Lascia ch'io pianga ("Let me weep") by George Frideric Handel is one of the most hauntingly beautiful arias in the Baroque repertoire — and one of the most naturally suited to the classical guitar. Written for the 1711 opera Rinaldo, it has been transcribed and performed across three centuries, and its quiet, sustained sorrow loses nothing in the guitar arrangement.
About the piece
Handel composed Rinaldo for the London stage in 1711 — his first Italian opera written specifically for England, and an immediate sensation. Lascia ch'io pianga is sung by Almirena, a young woman held captive by the sorceress Armida, who laments her imprisonment with a melody of such stillness and grief that audiences were reportedly moved to silence. The aria's text is simple: "Let me weep over my cruel fate, and let me sigh for freedom." The music asks for nothing more: long, sustained notes over a steady, arching accompaniment, creating a texture of pure sadness.
Why it works on guitar
The aria's original texture — a sustained vocal line over a slow, arching bass — maps directly onto the guitar's ability to voice melody and accompaniment simultaneously. The Baroque harmonic language is spacious and unhurried, giving every note room to breathe.

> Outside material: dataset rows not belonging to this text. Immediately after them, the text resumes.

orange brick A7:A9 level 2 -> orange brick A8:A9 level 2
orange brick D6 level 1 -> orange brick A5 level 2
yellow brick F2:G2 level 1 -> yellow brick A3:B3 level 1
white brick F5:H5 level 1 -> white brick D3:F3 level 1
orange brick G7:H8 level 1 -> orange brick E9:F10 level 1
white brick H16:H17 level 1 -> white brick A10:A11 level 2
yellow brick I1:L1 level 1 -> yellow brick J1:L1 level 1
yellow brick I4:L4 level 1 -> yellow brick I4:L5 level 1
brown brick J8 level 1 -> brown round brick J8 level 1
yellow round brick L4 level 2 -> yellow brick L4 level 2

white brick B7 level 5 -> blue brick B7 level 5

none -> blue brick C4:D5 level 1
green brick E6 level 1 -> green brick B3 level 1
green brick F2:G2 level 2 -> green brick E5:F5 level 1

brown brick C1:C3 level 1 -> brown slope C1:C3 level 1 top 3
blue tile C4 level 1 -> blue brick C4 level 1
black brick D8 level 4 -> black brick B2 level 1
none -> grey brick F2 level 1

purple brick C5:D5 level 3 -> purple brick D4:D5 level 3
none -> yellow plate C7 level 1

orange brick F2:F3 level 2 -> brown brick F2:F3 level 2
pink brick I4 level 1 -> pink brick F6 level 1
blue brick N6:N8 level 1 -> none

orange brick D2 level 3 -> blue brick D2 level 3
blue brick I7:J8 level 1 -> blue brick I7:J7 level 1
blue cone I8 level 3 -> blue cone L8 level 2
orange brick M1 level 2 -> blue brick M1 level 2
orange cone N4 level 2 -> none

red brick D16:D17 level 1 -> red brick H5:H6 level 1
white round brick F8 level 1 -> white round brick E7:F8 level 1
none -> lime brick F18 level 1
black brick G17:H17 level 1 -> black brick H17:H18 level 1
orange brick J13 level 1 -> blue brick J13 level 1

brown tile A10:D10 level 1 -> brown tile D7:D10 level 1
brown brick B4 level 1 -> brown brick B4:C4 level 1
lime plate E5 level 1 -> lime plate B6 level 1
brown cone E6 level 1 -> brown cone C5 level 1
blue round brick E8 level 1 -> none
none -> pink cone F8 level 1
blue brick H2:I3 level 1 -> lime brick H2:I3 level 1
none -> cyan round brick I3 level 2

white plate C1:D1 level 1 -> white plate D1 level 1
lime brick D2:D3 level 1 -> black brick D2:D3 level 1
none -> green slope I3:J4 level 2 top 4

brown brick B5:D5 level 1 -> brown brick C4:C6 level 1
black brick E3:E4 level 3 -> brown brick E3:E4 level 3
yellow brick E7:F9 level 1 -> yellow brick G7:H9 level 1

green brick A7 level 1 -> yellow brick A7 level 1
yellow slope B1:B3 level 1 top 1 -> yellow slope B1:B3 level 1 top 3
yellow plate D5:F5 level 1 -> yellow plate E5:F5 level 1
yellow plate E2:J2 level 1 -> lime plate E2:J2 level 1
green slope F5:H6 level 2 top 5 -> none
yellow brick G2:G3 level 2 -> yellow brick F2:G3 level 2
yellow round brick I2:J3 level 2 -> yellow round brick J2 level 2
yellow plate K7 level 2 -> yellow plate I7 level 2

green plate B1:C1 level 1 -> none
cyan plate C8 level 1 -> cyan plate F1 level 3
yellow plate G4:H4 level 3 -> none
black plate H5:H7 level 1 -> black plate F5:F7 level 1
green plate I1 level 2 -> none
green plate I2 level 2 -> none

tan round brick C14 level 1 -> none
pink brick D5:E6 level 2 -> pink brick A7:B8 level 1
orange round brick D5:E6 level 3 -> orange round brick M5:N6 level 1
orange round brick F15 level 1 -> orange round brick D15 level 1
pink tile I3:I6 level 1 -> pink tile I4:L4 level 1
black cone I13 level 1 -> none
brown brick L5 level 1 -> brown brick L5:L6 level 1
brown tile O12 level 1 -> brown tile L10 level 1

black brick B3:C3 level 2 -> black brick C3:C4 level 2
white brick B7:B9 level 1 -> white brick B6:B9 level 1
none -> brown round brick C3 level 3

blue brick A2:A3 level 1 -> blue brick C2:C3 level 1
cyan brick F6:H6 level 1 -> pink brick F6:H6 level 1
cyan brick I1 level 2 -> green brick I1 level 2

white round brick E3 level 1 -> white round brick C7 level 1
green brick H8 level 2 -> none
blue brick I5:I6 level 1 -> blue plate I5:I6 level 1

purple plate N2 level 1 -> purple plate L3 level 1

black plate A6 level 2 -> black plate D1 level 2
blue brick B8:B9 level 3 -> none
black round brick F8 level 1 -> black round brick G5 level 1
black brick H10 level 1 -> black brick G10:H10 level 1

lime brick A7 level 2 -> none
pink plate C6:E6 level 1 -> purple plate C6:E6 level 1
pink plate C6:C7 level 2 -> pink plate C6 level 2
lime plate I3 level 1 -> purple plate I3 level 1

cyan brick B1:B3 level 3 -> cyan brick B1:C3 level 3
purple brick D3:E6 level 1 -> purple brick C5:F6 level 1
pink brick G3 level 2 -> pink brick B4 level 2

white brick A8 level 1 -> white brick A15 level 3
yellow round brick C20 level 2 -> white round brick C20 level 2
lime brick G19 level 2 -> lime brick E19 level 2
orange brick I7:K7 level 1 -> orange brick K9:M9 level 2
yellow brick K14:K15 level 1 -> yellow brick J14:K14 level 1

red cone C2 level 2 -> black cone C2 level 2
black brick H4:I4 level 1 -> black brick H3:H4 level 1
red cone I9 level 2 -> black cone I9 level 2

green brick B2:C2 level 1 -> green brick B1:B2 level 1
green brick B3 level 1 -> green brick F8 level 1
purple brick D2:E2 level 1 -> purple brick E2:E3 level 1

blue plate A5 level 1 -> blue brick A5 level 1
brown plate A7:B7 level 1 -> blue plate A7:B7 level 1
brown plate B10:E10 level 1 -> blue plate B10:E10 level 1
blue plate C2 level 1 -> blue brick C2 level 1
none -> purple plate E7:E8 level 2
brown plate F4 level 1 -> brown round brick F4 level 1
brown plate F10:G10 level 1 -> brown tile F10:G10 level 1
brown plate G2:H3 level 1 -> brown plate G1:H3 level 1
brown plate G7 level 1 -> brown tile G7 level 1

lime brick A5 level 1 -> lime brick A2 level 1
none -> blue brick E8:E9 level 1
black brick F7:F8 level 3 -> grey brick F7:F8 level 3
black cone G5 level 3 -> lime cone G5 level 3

The guitar can sustain the long phrases without the bowing and breathing constraints of the original, which in some ways brings the melodic line even closer to what Handel imagined.
How to approach it
The melody must sing above everything else. Keep the bass warm and present but never intrusive. Sustain each note to its full value — the whole character of the piece depends on the legato continuity of the line. A very slight, natural rubato is appropriate; nothing exaggerated. The dynamic range is narrow: mostly soft, with gentle swells on the longer notes.
Difficulty
Intermediate. The technical demands are modest; the expressive ones are high. The challenge is sustaining genuine legato over a slow tempo without the melody feeling stiff or mechanical.
FAQ
What opera is Lascia ch'io pianga from?
It is from Handel's opera Rinaldo, first performed in London in 1711.
Is it difficult on guitar?
Intermediate level — straightforward technically, demanding expressively.